Time to Resolve identifies how long it takes from when an incident was detected, to when it was resolved. In xMatters, this metric is calculated as the time from when an incident was initiated to when the incident status was updated to Resolved.
This metric indicates the amount of time teams are spending on repairing issues outside of the total Impact Duration experienced by your customers. Time to Resolve also helps to show how often, and for how long, your services are experiencing issues. If this is an increased amount of time, it may indicate further architecture work needs to be done on your systems.
Duration by Status shows how much time an incident spent in each status (for example, Open, In Progress, or Mitigated), giving you a more detailed picture of the resolution process, how teams progressed, and if there were any unexpected issues. For example, if an incident was Open for a long time before teams start working on it, it could indicate an issue with notifications, on-call scheduling, or your team's workload. Or, if it was Mitigated for an extended period before being fully resolved, it might mean there was additional follow up work that needed to be done to restore the services.

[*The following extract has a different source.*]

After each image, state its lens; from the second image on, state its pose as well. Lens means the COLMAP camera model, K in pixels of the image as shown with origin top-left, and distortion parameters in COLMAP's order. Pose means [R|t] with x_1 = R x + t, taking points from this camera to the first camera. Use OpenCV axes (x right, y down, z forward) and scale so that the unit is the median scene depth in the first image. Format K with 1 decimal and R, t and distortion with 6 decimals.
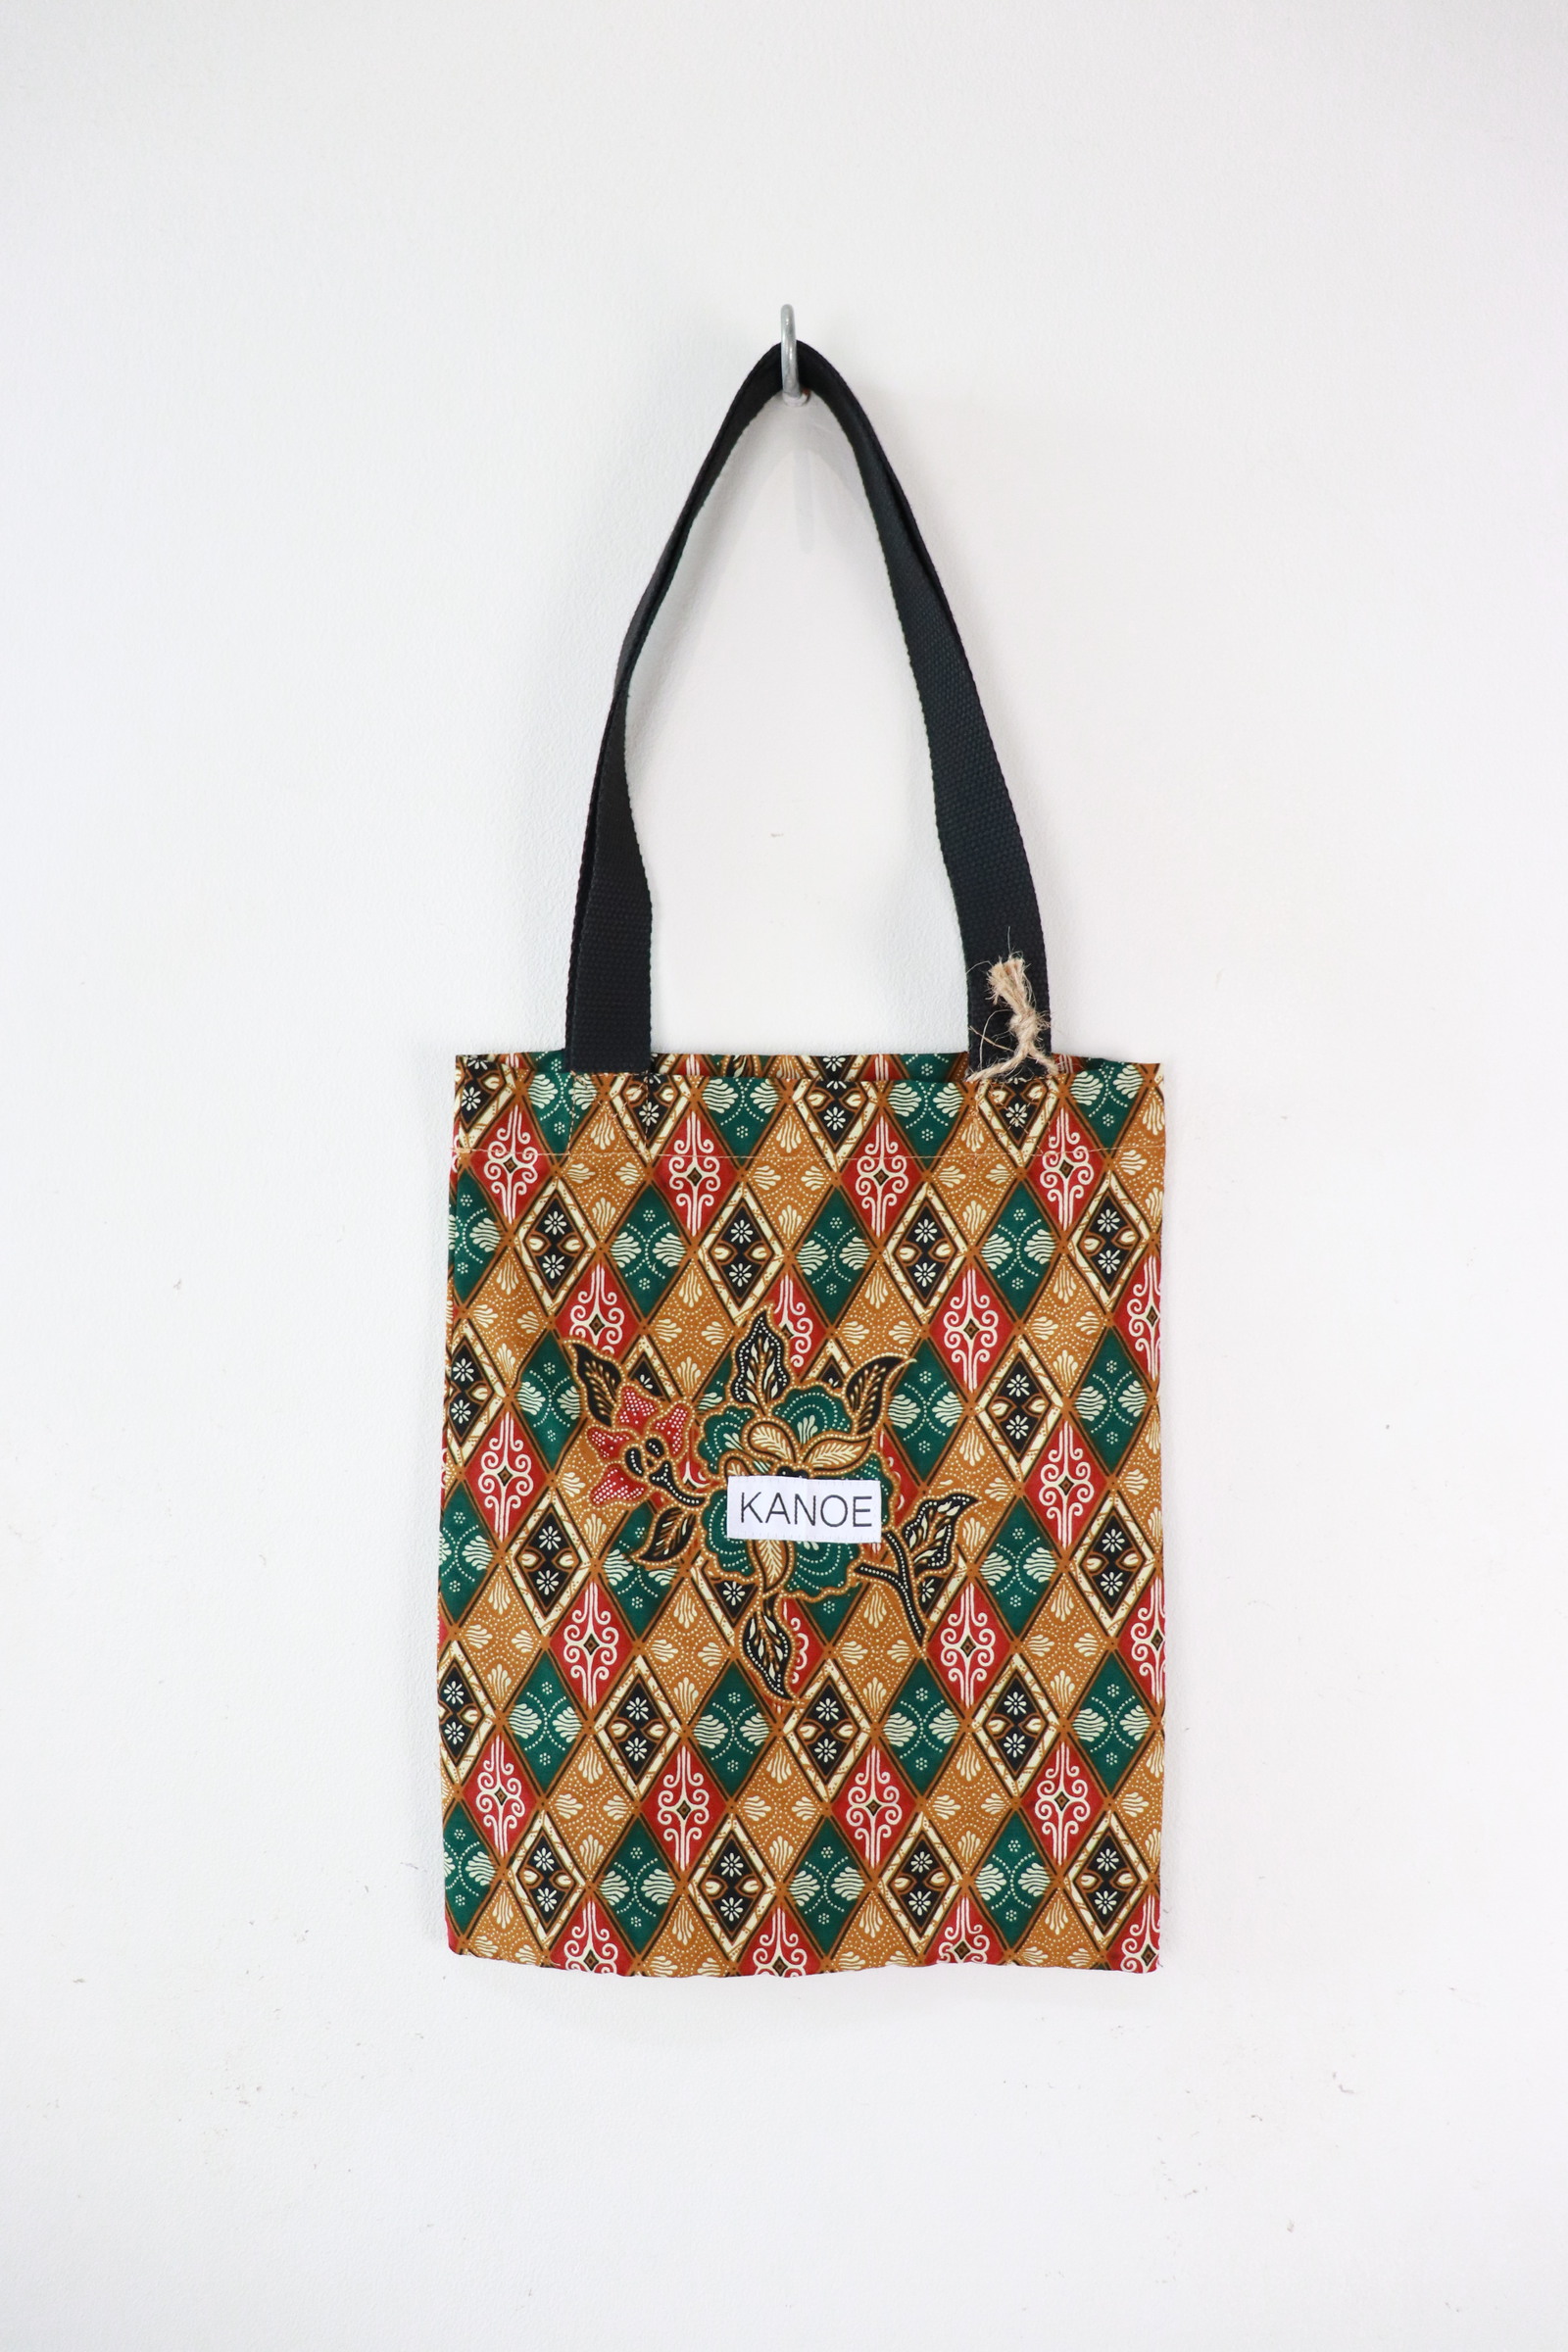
lens RADIAL K [[1979.9, 0, 787.1], [0, 1979.9, 1124.6], [0, 0, 1]] dist [-0.133046, 0.089372]
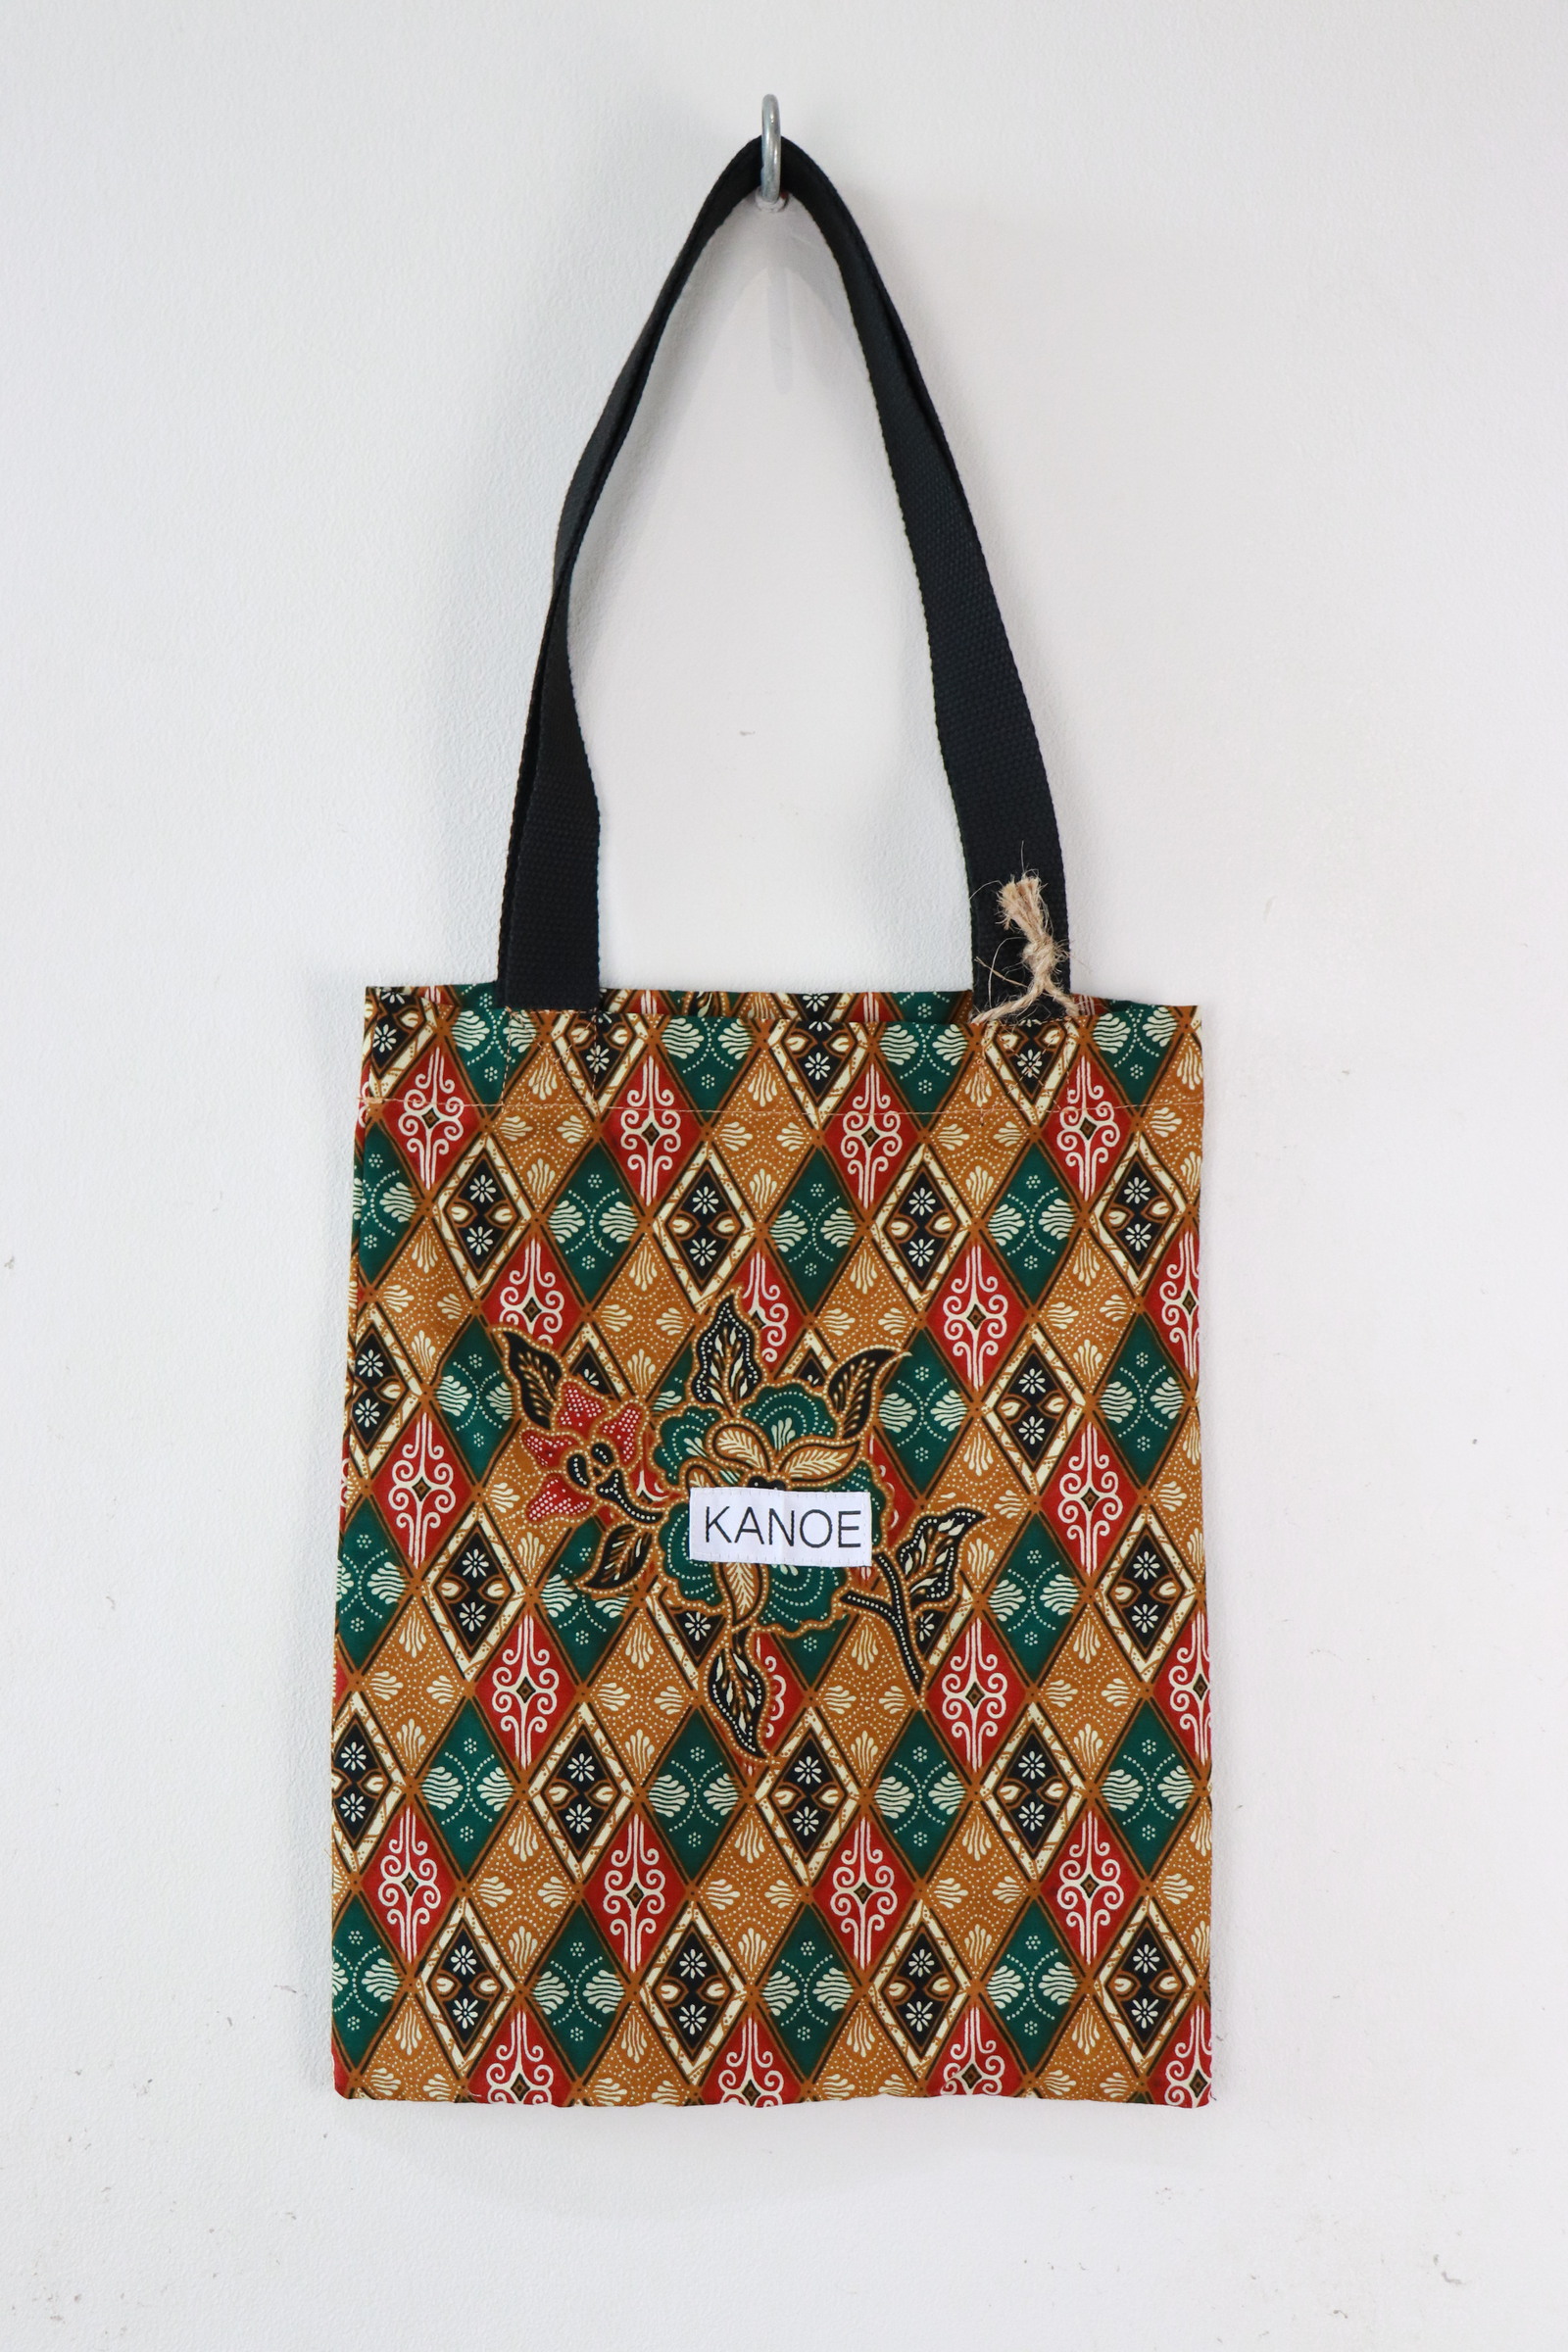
lens RADIAL K [[3789.6, 0, 799.2], [0, 3789.6, 1184.4], [0, 0, 1]] dist [0.201797, 0.000000]
pose [[0.996906, 0.008107, 0.078179, -0.111114], [-0.003920, 0.998557, -0.053566, 0.135746], [-0.078500, 0.053094, 0.995499, -0.622443]]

Duration by Severity shows how much time an incident spent in each severity, (for example, Medium, High, or Critical). Use this metric to gain a better idea of how an incident affected your services, and what the peak severity was.
Ideally, an incident's severity level should decrease as its lifecycle progresses. If it doesn't, you can use severity updates to find out why, and evaluate what can be done to avoid similar issues reoccurring during future incidents. Duration by Severity can also be used to monitor and compare different incidents. For example, if multiple higher severity incidents occur over a short period of time, it may suggest that your systems need further analysis to resolve any underlying issues or architectural problems.
The incident description field is used to provide more detailed information, such as the background about alerts leading up to the incident or the affected services.
The roles indicate who is overseeing or performing different tasks in the incident resolution process. As these can be edited during an incident's lifecycle, they can also be used to indicate when and why responsibilities were transferred.
The Tasks section displays a list of all tasks that were created during the incident response process. This list can be filtered to show only active, completed, or rejected tasks. Use this section to review the work carried out during the incident, add any new tasks to complete during the post-incident review, and update the status, assignee, or due date of any ongoing tasks.
The collaboration section includes details of any collaboration channels or applications that were active during an incident's lifetime. Use this section to reference any conversations or updates that happened outside of xMatters.
The Timeline is used to understand how an incident progressed in xMatters. This is displayed as a chronological list of when the incident status or severity was updated, when and how recipients were notified during the incident, and how they responded.
This metric allows you to pinpoint important moments during an incident's lifecycle, see updates on how it progressed, and how resolvers contributed to the incident resolution process.
You can export an incident's details as a spreadsheet to perform further data analysis or update stakeholders at any time during its lifecycle.